> **Directive**
Within the material below, filter for lines that hold the word "returns".

▼

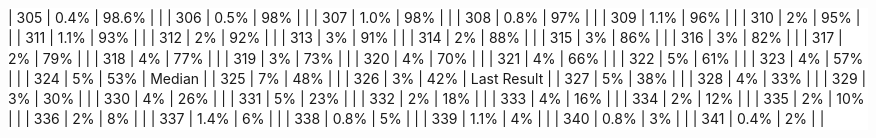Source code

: | 305 | 0.4% | 98.6% |  |
| 306 | 0.5% | 98% |  |
| 307 | 1.0% | 98% |  |
| 308 | 0.8% | 97% |  |
| 309 | 1.1% | 96% |  |
| 310 | 2% | 95% |  |
| 311 | 1.1% | 93% |  |
| 312 | 2% | 92% |  |
| 313 | 3% | 91% |  |
| 314 | 2% | 88% |  |
| 315 | 3% | 86% |  |
| 316 | 3% | 82% |  |
| 317 | 2% | 79% |  |
| 318 | 4% | 77% |  |
| 319 | 3% | 73% |  |
| 320 | 4% | 70% |  |
| 321 | 4% | 66% |  |
| 322 | 5% | 61% |  |
| 323 | 4% | 57% |  |
| 324 | 5% | 53% | Median |
| 325 | 7% | 48% |  |
| 326 | 3% | 42% | Last Result |
| 327 | 5% | 38% |  |
| 328 | 4% | 33% |  |
| 329 | 3% | 30% |  |
| 330 | 4% | 26% |  |
| 331 | 5% | 23% |  |
| 332 | 2% | 18% |  |
| 333 | 4% | 16% |  |
| 334 | 2% | 12% |  |
| 335 | 2% | 10% |  |
| 336 | 2% | 8% |  |
| 337 | 1.4% | 6% |  |
| 338 | 0.8% | 5% |  |
| 339 | 1.1% | 4% |  |
| 340 | 0.8% | 3% |  |
| 341 | 0.4% | 2% |  |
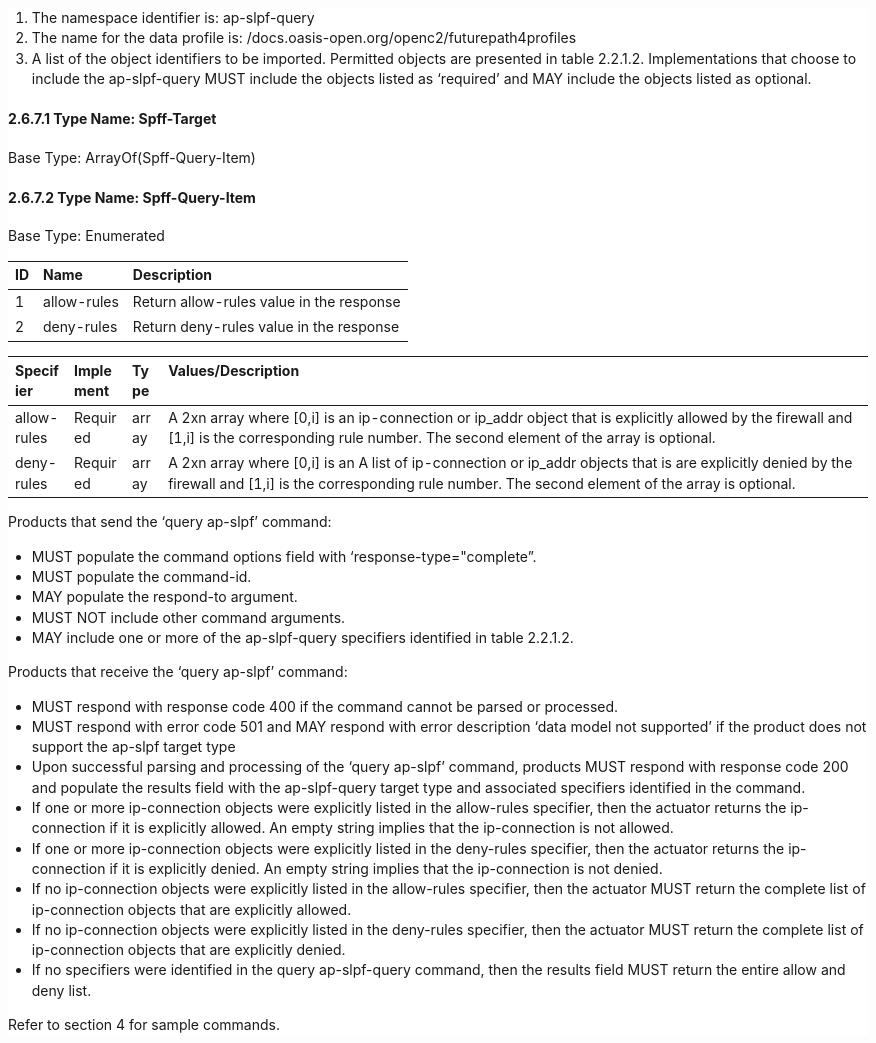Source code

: 1. The namespace identifier is:  ap-slpf-query
2. The name for the data profile is:  /docs.oasis-open.org/openc2/futurepath4profiles
3. A list of the object identifiers to be imported.  Permitted objects are presented in table 2.2.1.2.  Implementations that choose to include the ap-slpf-query MUST include the objects listed as ‘required’ and MAY include the objects listed as optional.  

#### 2.6.7.1 Type Name: Spff-Target
Base Type: ArrayOf(Spff-Query-Item)

#### 2.6.7.2 Type Name: Spff-Query-Item
Base Type: Enumerated

| ID | Name | Description |
|:---|:---|:---|
| 1 | allow-rules | Return allow-rules value in the response |
| 2 | deny-rules | Return deny-rules value in the response |

| Specifier | Implement | Type | Values/Description |
|:---|:---|:---|:---|
| allow-rules | Required | array | A 2xn array where [0,i] is an  ip-connection or ip_addr object that is explicitly allowed by the firewall and [1,i] is the corresponding rule number.  The second element of the array is optional.  |
| deny-rules | Required | array | A 2xn array where [0,i] is an A list of ip-connection or ip_addr objects that is are explicitly denied by the firewall and [1,i] is the corresponding rule number.  The second element of the array is optional. |

Products that send the ‘query ap-slpf’ command: 

* MUST populate the command options field with ‘response-type="complete”.  
* MUST populate the command-id. 
* MAY populate the respond-to argument.
* MUST NOT include other command arguments.  
* MAY include one or more of the ap-slpf-query specifiers identified in table 2.2.1.2.  

Products that receive  the ‘query ap-slpf’ command: 

* MUST respond with response code 400 if the command cannot be parsed or processed.
* MUST respond with error code 501 and MAY respond with error description ‘data model not supported’ if the product does not support the ap-slpf target type 
* Upon successful parsing and processing of the ‘query ap-slpf’ command, products MUST respond with response code 200 and populate the results field with the ap-slpf-query target type and associated specifiers identified in the command.  
* If one or more ip-connection objects were explicitly listed in the allow-rules specifier, then the actuator returns the ip-connection if it is explicitly allowed.  An empty string implies that the ip-connection is not allowed.
* If one or more ip-connection objects were explicitly listed in the deny-rules specifier, then the actuator returns the ip-connection if it is explicitly denied.  An empty string implies that the ip-connection is not denied.
* If no ip-connection objects were explicitly listed in the allow-rules specifier, then the actuator MUST return the complete list of ip-connection objects that are explicitly allowed.  
* If no ip-connection objects were explicitly listed in the deny-rules specifier, then the actuator MUST return the complete list of ip-connection objects that are explicitly denied.  
* If no specifiers were identified in the query ap-slpf-query command, then the results field MUST return the entire allow and deny list.   

Refer to section 4 for sample commands.  
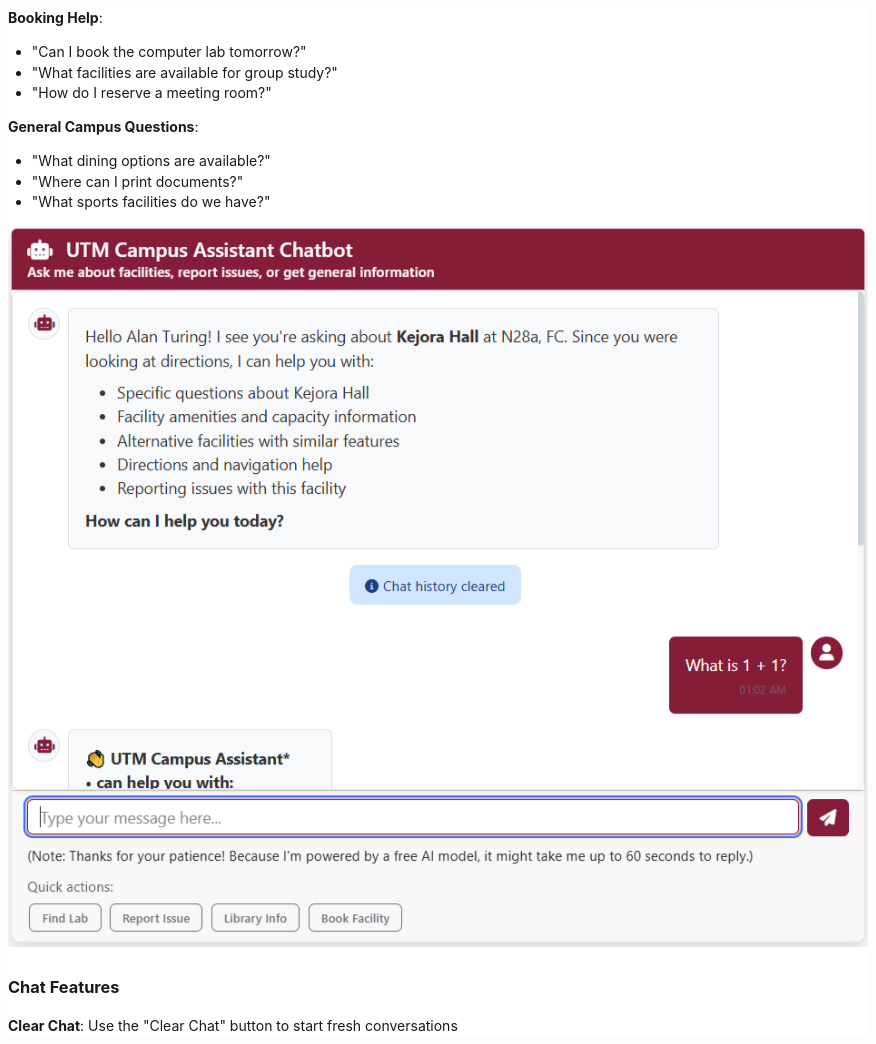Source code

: **Booking Help**:
- "Can I book the computer lab tomorrow?"
- "What facilities are available for group study?"
- "How do I reserve a meeting room?"

**General Campus Questions**:
- "What dining options are available?"
- "Where can I print documents?"
- "What sports facilities do we have?"

![AI General Questions](screenshots/Student_AI_Ask_Random_1.PNG)

### Chat Features

**Clear Chat**: Use the "Clear Chat" button to start fresh conversations
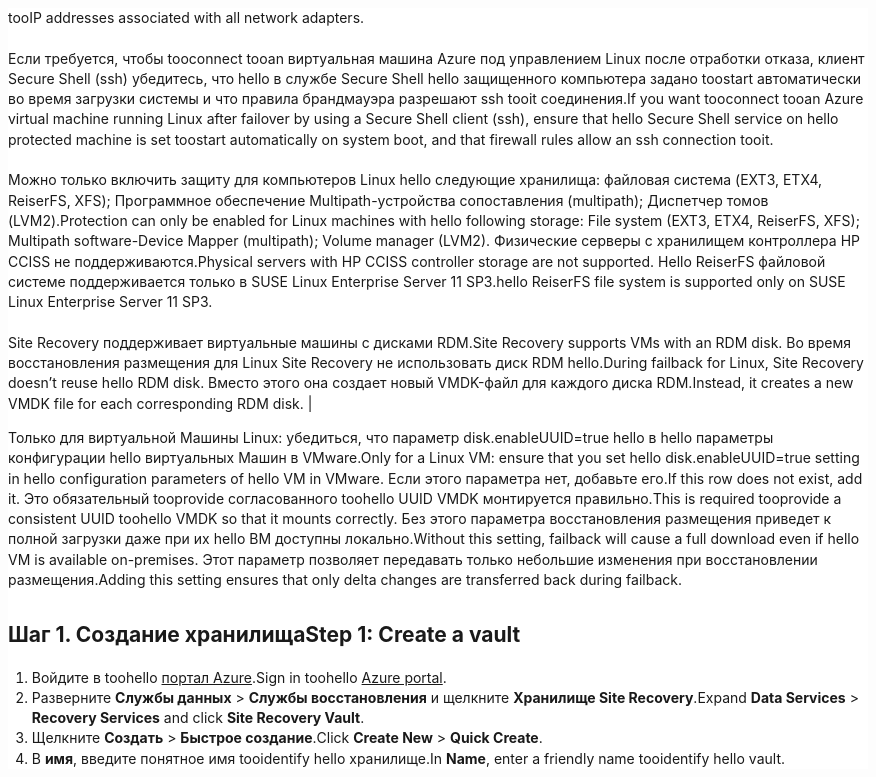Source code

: tooIP addresses associated with all network adapters.</span></span> <br/><br/><span data-ttu-id="bcbfd-372">Если требуется, чтобы tooconnect tooan виртуальная машина Azure под управлением Linux после отработки отказа, клиент Secure Shell (ssh) убедитесь, что hello в службе Secure Shell hello защищенного компьютера задано toostart автоматически во время загрузки системы и что правила брандмауэра разрешают ssh tooit соединения.</span><span class="sxs-lookup"><span data-stu-id="bcbfd-372">If you want tooconnect tooan Azure virtual machine running Linux after failover by using a Secure Shell client (ssh), ensure that hello Secure Shell service on hello protected machine is set toostart automatically on system boot, and that firewall rules allow an ssh connection tooit.</span></span><br/><br/><span data-ttu-id="bcbfd-373">Можно только включить защиту для компьютеров Linux hello следующие хранилища: файловая система (EXT3, ETX4, ReiserFS, XFS); Программное обеспечение Multipath-устройства сопоставления (multipath); Диспетчер томов (LVM2).</span><span class="sxs-lookup"><span data-stu-id="bcbfd-373">Protection can only be enabled for Linux machines with hello following storage: File system (EXT3, ETX4, ReiserFS, XFS); Multipath software-Device Mapper (multipath); Volume manager (LVM2).</span></span> <span data-ttu-id="bcbfd-374">Физические серверы с хранилищем контроллера HP CCISS не поддерживаются.</span><span class="sxs-lookup"><span data-stu-id="bcbfd-374">Physical servers with HP CCISS controller storage are not supported.</span></span> <span data-ttu-id="bcbfd-375">Hello ReiserFS файловой системе поддерживается только в SUSE Linux Enterprise Server 11 SP3.</span><span class="sxs-lookup"><span data-stu-id="bcbfd-375">hello ReiserFS file system is supported only on SUSE Linux Enterprise Server 11 SP3.</span></span><br/><br/><span data-ttu-id="bcbfd-376">Site Recovery поддерживает виртуальные машины с дисками RDM.</span><span class="sxs-lookup"><span data-stu-id="bcbfd-376">Site Recovery supports VMs with an RDM disk.</span></span> <span data-ttu-id="bcbfd-377">Во время восстановления размещения для Linux Site Recovery не использовать диск RDM hello.</span><span class="sxs-lookup"><span data-stu-id="bcbfd-377">During failback for Linux, Site Recovery doesn’t reuse hello RDM disk.</span></span> <span data-ttu-id="bcbfd-378">Вместо этого она создает новый VMDK-файл для каждого диска RDM.</span><span class="sxs-lookup"><span data-stu-id="bcbfd-378">Instead, it creates a new VMDK file for each corresponding RDM disk.</span></span> |

<span data-ttu-id="bcbfd-379">Только для виртуальной Машины Linux: убедиться, что параметр disk.enableUUID=true hello в hello параметры конфигурации hello виртуальных Машин в VMware.</span><span class="sxs-lookup"><span data-stu-id="bcbfd-379">Only for a Linux VM: ensure that you set hello disk.enableUUID=true setting in hello configuration parameters of hello VM in VMware.</span></span> <span data-ttu-id="bcbfd-380">Если этого параметра нет, добавьте его.</span><span class="sxs-lookup"><span data-stu-id="bcbfd-380">If this row does not exist, add it.</span></span> <span data-ttu-id="bcbfd-381">Это обязательный tooprovide согласованного toohello UUID VMDK монтируется правильно.</span><span class="sxs-lookup"><span data-stu-id="bcbfd-381">This is required tooprovide a consistent UUID toohello VMDK so that it mounts correctly.</span></span> <span data-ttu-id="bcbfd-382">Без этого параметра восстановления размещения приведет к полной загрузки даже при их hello ВМ доступны локально.</span><span class="sxs-lookup"><span data-stu-id="bcbfd-382">Without this setting, failback will cause a full download even if hello VM is available on-premises.</span></span> <span data-ttu-id="bcbfd-383">Этот параметр позволяет передавать только небольшие изменения при восстановлении размещения.</span><span class="sxs-lookup"><span data-stu-id="bcbfd-383">Adding this setting ensures that only delta changes are transferred back during failback.</span></span>

## <a name="step-1-create-a-vault"></a><span data-ttu-id="bcbfd-384">Шаг 1. Создание хранилища</span><span class="sxs-lookup"><span data-stu-id="bcbfd-384">Step 1: Create a vault</span></span>
1. <span data-ttu-id="bcbfd-385">Войдите в toohello [портал Azure](https://manage.windowsazure.com/).</span><span class="sxs-lookup"><span data-stu-id="bcbfd-385">Sign in toohello [Azure portal](https://manage.windowsazure.com/).</span></span>
2. <span data-ttu-id="bcbfd-386">Разверните **Службы данных** > **Службы восстановления** и щелкните **Хранилище Site Recovery**.</span><span class="sxs-lookup"><span data-stu-id="bcbfd-386">Expand **Data Services** > **Recovery Services** and click **Site Recovery Vault**.</span></span>
3. <span data-ttu-id="bcbfd-387">Щелкните **Создать** > **Быстрое создание**.</span><span class="sxs-lookup"><span data-stu-id="bcbfd-387">Click **Create New** > **Quick Create**.</span></span>
4. <span data-ttu-id="bcbfd-388">В **имя**, введите понятное имя tooidentify hello хранилище.</span><span class="sxs-lookup"><span data-stu-id="bcbfd-388">In **Name**, enter a friendly name tooidentify hello vault.</span></span>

▲

> **Output for this exercise**
* If one or more ip-connection objects were explicitly listed in the allow-rules specifier, then the actuator returns the ip-connection if it is explicitly allowed.  An empty string implies that the ip-connection is not allowed.
* If one or more ip-connection objects were explicitly listed in the deny-rules specifier, then the actuator returns the ip-connection if it is explicitly denied.  An empty string implies that the ip-connection is not denied.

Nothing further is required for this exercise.